Mahler's Symphony No 1
The Gramophone Choice
Coupled with Lieder eines fahrenden Gesellen
Dietrich Fischer-Dieskau bar Bavarian Radio Symphony Orchestra / Rafael Kubelík
DG The Originals 449 735-2GOR (67‘ · ADD · T/t) Recorded 1967. Buy from Amazon
Rafael Kubelík is essentially a poetic conductor and he gets more poetry out of this symphony than almost any other conductor who has recorded it. Although he takes the repeat of the first movement’s short exposition, it’s strange that he should ignore the single repeat sign in the Ländler when he seems so at ease with the music. Notwithstanding a fondness for generally brisk tempi in Mahler, Kubelík is never afraid of rubato here, above all in his very personally inflected account of the slow movement. This remains a delight. The finale now seems sonically a little thin, with the trumpets made to sound rather hard-pressed and the final climax failing to open out as it can in more modern recordings. The orchestral contribution is very good even if absolute precision isn’t guaranteed.
Dietrich Fischer-Dieskau’s second recording of the Lieder eines fahrenden Gesellen has worn rather less well, the spontaneous ardour of his earlier performance (with Furtwängler and the Philharmonia for EMI) here tending to stiffen into melodrama and mannerism. There’s much beautiful singing, and he’s most attentively accompanied, but the third song, ‘Ich hab’ ein glühend Messer’, is implausibly overwrought, bordering on self-parody. By contrast, Kubelík’s unpretentious, Bohemian approach to the symphony remains perfectly valid. A corrective to the grander visions of those who conduct the music with the benefit of hindsight and the advantages of digital technology? Perhaps.
Additional Recommendation
Hamburg 1893 version Coupled with Blumine
Netherlands Symphony Orchestra / Jan Willem de Vriend
Challenge Classics CC72355 (56’ · DDD). Buy from Amazon
Don’t miss this one. Where mainstream releases of the First Symphony from the likes of Sir Simon Rattle (EMI) have included the discarded Blumine movement as a species of makeweight, Jan Willem de Vriend has gone back to the earlier incarnations of the complete score into which Blumine slots more naturally as the second segment of what was then a five-movement ‘Symphonic Poem in Two Parts’. The smaller sonority isn’t primarily the consequence of employing the capable Netherlands SO. Rather it reflects the scoring Mahler required at this earlier stage in what was to prove, even for him, a long compositional process. Whatever the arguments for and against the rehabilitation of Mahler’s moonlit serenade, restored to currency only in the 1960s, this is the first recording of the complete 1893 version to acquire international distribution since that of Wyn Morris in 1970. As such it may be seen as required listening for Mahlerians.
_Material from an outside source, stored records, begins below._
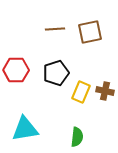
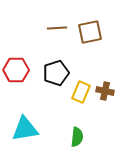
brown line: moved 2 px right, 1 px up
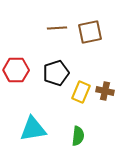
cyan triangle: moved 8 px right
green semicircle: moved 1 px right, 1 px up
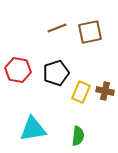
brown line: rotated 18 degrees counterclockwise
red hexagon: moved 2 px right; rotated 10 degrees clockwise
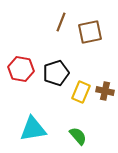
brown line: moved 4 px right, 6 px up; rotated 48 degrees counterclockwise
red hexagon: moved 3 px right, 1 px up
green semicircle: rotated 48 degrees counterclockwise
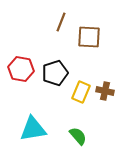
brown square: moved 1 px left, 5 px down; rotated 15 degrees clockwise
black pentagon: moved 1 px left
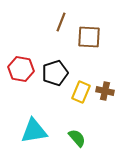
cyan triangle: moved 1 px right, 2 px down
green semicircle: moved 1 px left, 2 px down
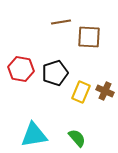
brown line: rotated 60 degrees clockwise
brown cross: rotated 12 degrees clockwise
cyan triangle: moved 4 px down
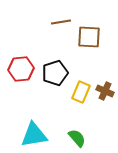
red hexagon: rotated 15 degrees counterclockwise
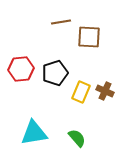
cyan triangle: moved 2 px up
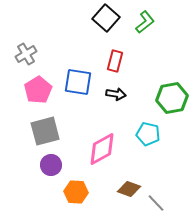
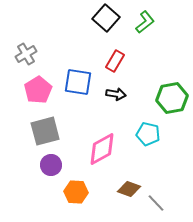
red rectangle: rotated 15 degrees clockwise
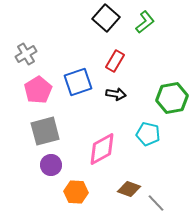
blue square: rotated 28 degrees counterclockwise
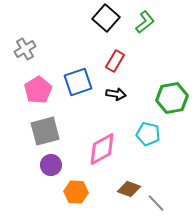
gray cross: moved 1 px left, 5 px up
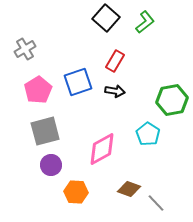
black arrow: moved 1 px left, 3 px up
green hexagon: moved 2 px down
cyan pentagon: rotated 20 degrees clockwise
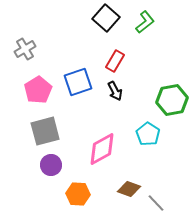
black arrow: rotated 54 degrees clockwise
orange hexagon: moved 2 px right, 2 px down
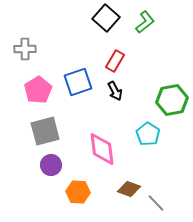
gray cross: rotated 30 degrees clockwise
pink diamond: rotated 68 degrees counterclockwise
orange hexagon: moved 2 px up
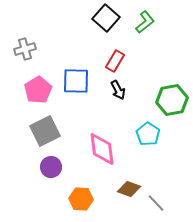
gray cross: rotated 15 degrees counterclockwise
blue square: moved 2 px left, 1 px up; rotated 20 degrees clockwise
black arrow: moved 3 px right, 1 px up
gray square: rotated 12 degrees counterclockwise
purple circle: moved 2 px down
orange hexagon: moved 3 px right, 7 px down
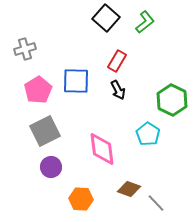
red rectangle: moved 2 px right
green hexagon: rotated 24 degrees counterclockwise
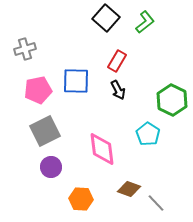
pink pentagon: rotated 20 degrees clockwise
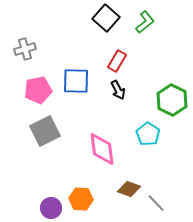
purple circle: moved 41 px down
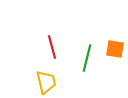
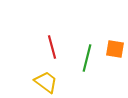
yellow trapezoid: rotated 40 degrees counterclockwise
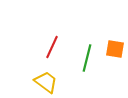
red line: rotated 40 degrees clockwise
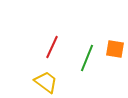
green line: rotated 8 degrees clockwise
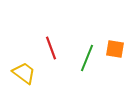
red line: moved 1 px left, 1 px down; rotated 45 degrees counterclockwise
yellow trapezoid: moved 22 px left, 9 px up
Known principally as an early-music specialist, the Dutch conductor’s emphasis on clarity of articulation, helped by excellent sound, allows the unusual aspects of the instrumentation to register more clearly than in that older, more romantic reading. In several passages the oddities will bring you up short. Of course, where other composers might have tinkered with their scores to make them less risky in performance, Mahler, the flamboyant composer-conductor, was doing the precise opposite, acquiring more chutzpah over time. In this intermediate incarnation, the work’s opening fanfares are given, more traditionally, to muted horns, extra timpani strokes underpin the start of the Scherzo and the beginning of the funeral march has a solo cello doubling that famously exposed solo double bass. The very end of the piece would not survive unscathed either.
All fascinating stuff and unlikely to be trumped by a comparable issue. Don’t expect the grand manner and you won’t be disappointed. The music-making is winningly fresh and vigorous.